Hello,
I am using Prodigy 1.8.3. I have annotated a dataset unfortunately I have made a few mistakes that I want to correct. How can I review/edit the labels? When I launch Prodigy again, I can see it loading the annotations but at the end of the process, the web pages says "No tasks available.".
Clearly it remembers what has been annotated previously and skip over these examples.
I am using a recipe with "ner_manual" and everything is stored in the SQLLite database. I have tried to exclude or not the dataset I previously annotated but nothing changes.
What is the trick to tell Prodigy to review the previous examples with the previous annotations?
Hi! Prodigy's datasets are append-only by design, so if you want to edit or correct existing annotations, you'd conceptionally add a new data point, or a new dataset, so you always keep a reference to the annotations you (or someone else) previously created. By default, Prodigy filters out examples that are already in the dataset, so you're not asked a question twice.

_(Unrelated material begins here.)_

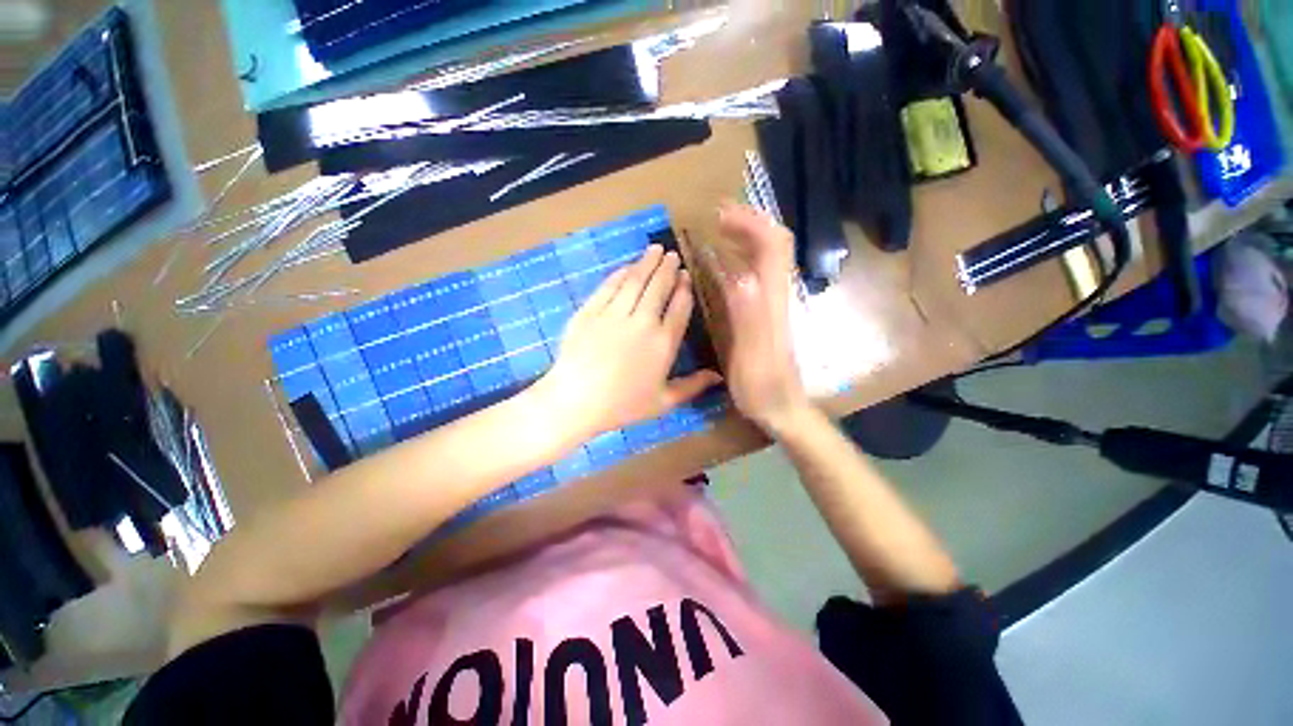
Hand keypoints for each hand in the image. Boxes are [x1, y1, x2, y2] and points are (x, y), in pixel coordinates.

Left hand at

Prodigy's input and output formats are the same, so an easy way to re-annotate your dataset is to export the annotations using db-out and then load the JSONL file back in as the input data for ner.manual and save the results to a new dataset.

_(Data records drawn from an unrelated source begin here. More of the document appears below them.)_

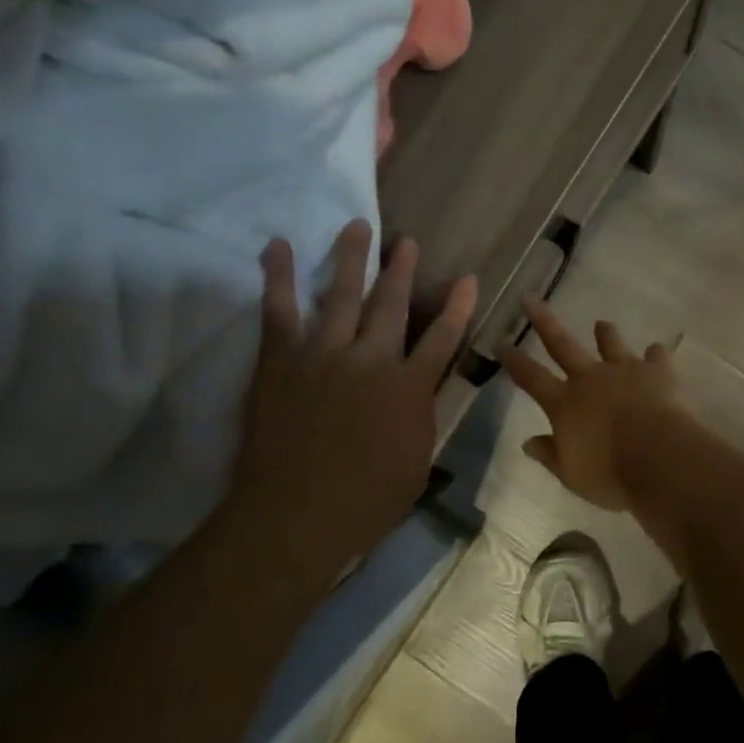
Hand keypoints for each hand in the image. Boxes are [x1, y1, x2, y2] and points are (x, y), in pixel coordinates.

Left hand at [232, 220, 475, 584]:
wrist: (295, 517)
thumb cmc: (365, 502)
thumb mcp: (416, 463)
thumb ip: (421, 418)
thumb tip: (423, 391)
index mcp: (409, 389)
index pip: (443, 338)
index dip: (457, 306)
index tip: (467, 278)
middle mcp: (372, 360)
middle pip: (392, 305)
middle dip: (402, 270)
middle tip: (406, 241)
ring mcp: (324, 355)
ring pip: (342, 294)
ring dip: (352, 257)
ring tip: (357, 225)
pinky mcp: (282, 359)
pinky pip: (278, 309)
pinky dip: (277, 275)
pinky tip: (277, 245)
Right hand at [498, 300, 685, 511]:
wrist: (660, 458)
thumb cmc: (610, 474)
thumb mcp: (571, 474)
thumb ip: (550, 455)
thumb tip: (527, 442)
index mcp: (565, 404)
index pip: (531, 377)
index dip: (514, 360)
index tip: (501, 341)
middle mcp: (591, 379)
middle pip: (562, 344)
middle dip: (544, 322)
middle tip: (531, 299)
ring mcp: (625, 370)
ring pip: (611, 344)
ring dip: (605, 334)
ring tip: (602, 324)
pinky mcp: (658, 372)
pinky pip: (656, 357)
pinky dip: (655, 355)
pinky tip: (657, 353)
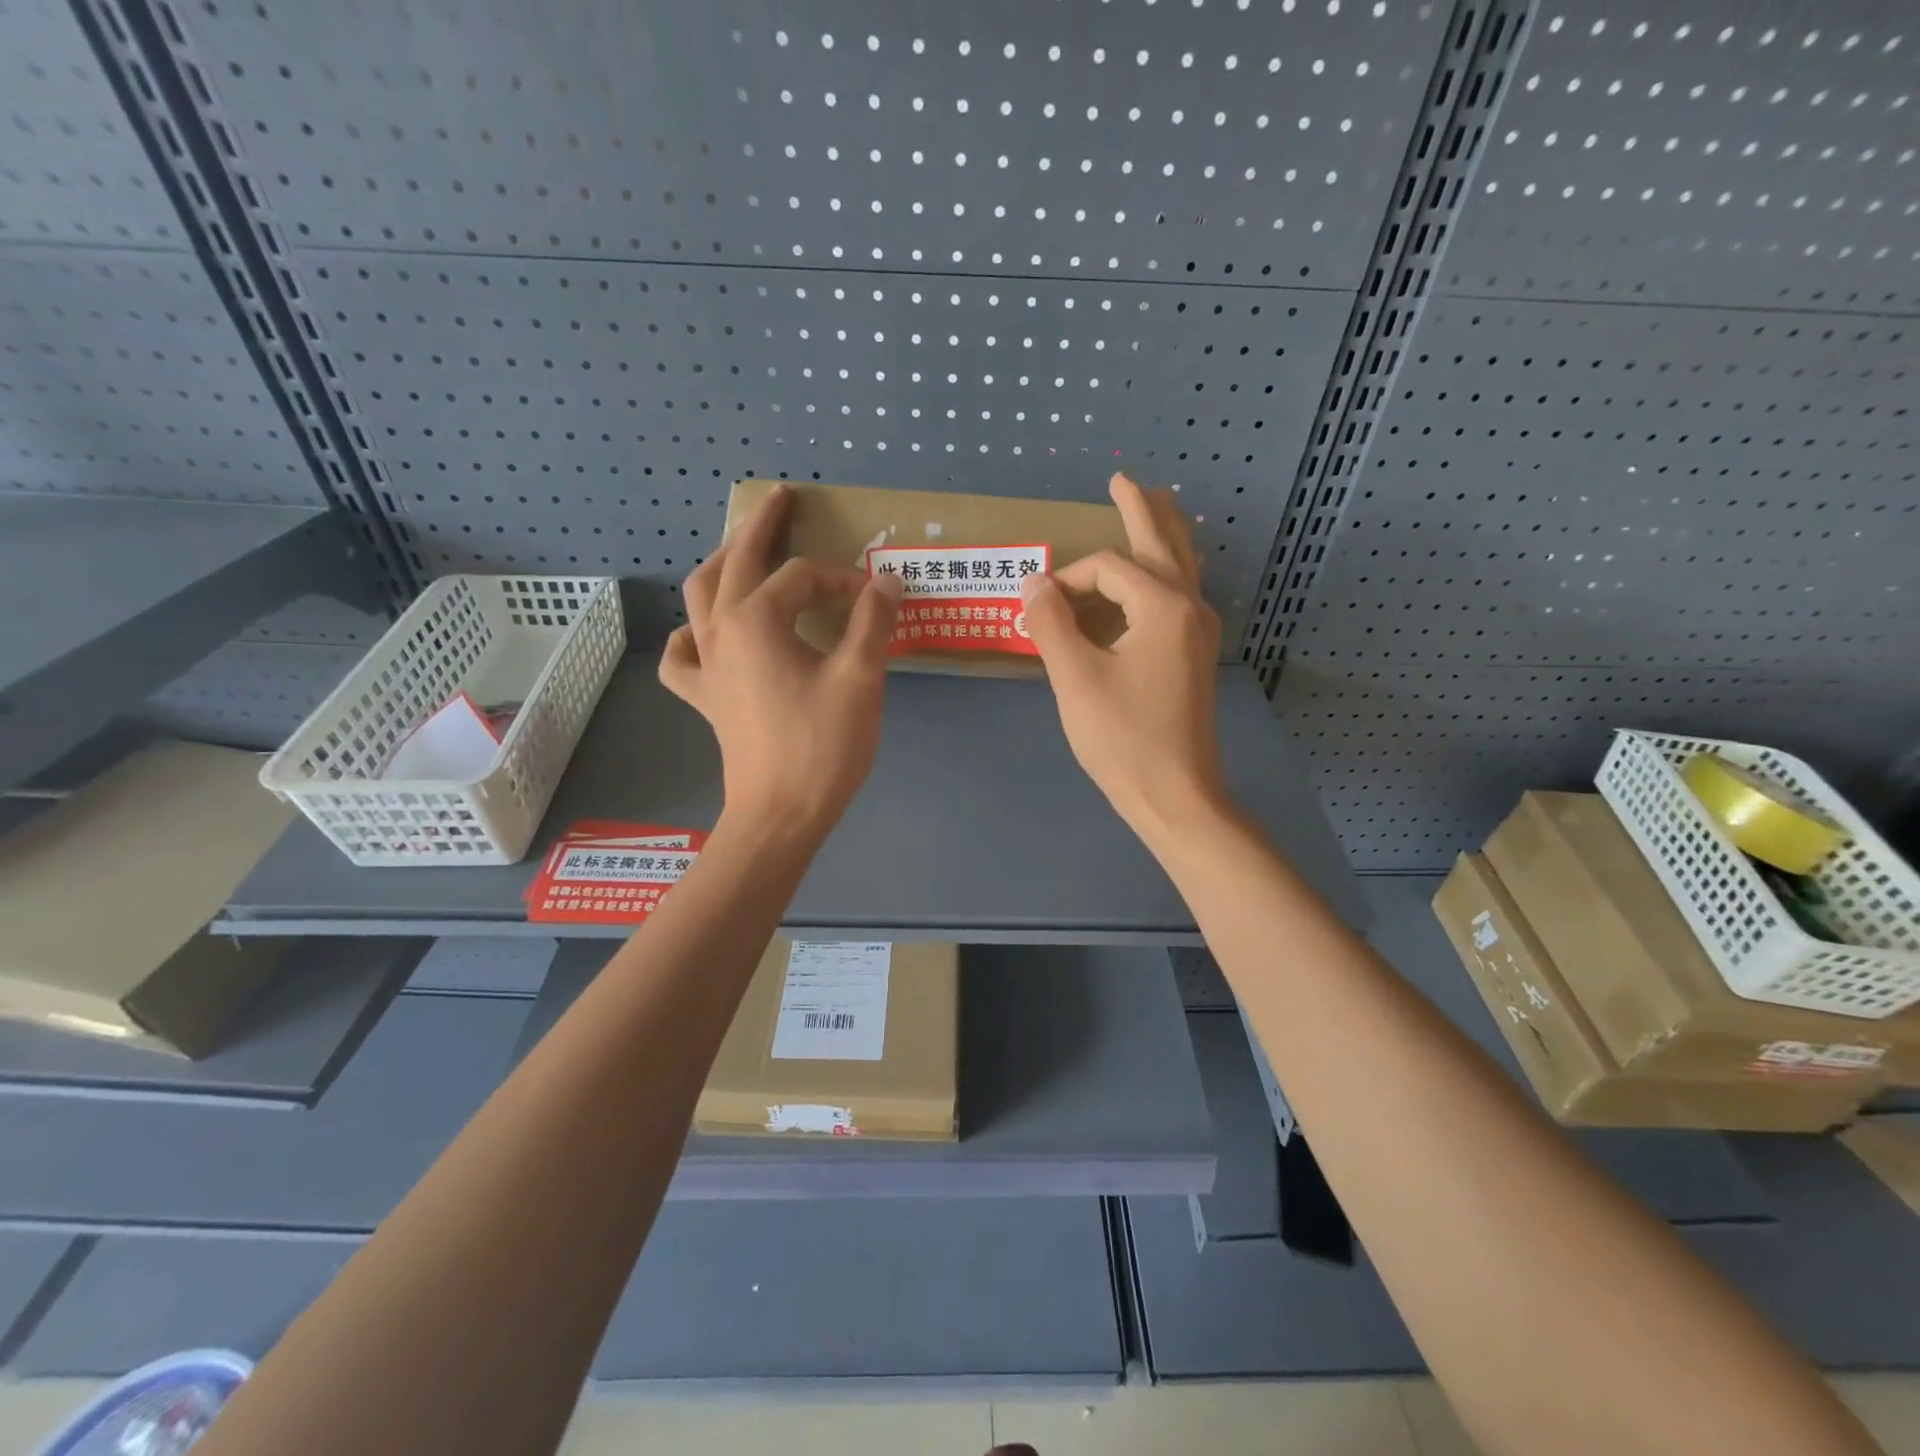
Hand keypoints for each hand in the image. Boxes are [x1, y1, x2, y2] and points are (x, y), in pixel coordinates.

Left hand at [661, 483, 902, 835]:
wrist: (780, 815)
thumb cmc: (821, 747)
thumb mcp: (859, 679)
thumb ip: (872, 623)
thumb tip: (885, 582)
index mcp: (756, 620)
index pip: (802, 576)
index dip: (842, 579)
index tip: (875, 600)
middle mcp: (720, 631)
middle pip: (735, 562)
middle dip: (760, 526)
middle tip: (781, 498)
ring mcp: (706, 665)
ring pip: (699, 596)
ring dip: (721, 565)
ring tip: (740, 552)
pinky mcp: (704, 697)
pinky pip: (683, 654)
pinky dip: (691, 636)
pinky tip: (703, 634)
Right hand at [1019, 472, 1225, 844]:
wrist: (1176, 795)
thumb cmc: (1123, 738)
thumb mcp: (1075, 679)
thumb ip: (1051, 624)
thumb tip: (1034, 583)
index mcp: (1163, 606)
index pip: (1108, 567)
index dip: (1068, 577)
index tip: (1039, 606)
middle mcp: (1190, 608)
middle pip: (1165, 543)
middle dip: (1142, 508)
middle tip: (1123, 478)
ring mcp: (1199, 632)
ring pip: (1182, 566)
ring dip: (1163, 533)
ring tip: (1153, 505)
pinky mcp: (1196, 656)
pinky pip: (1182, 594)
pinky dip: (1166, 571)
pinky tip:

In Prodigy v1.10+, you can also use the dataset: shorthand in the source argumet, so dataset:my_cool_dataset:accept would only load examples from my_cool_dataset that were answered with "accept".
If you have multiple annotations on the same input with potential conflicts (e.g. by multiple annotators who disagree), you can also use the review workflow: https://prodi.gy/docs/recipes#review This lets you see all variations side-by-side and create one final correct answer. The original answers are preserved in the data, so you always know what lead to the final decision.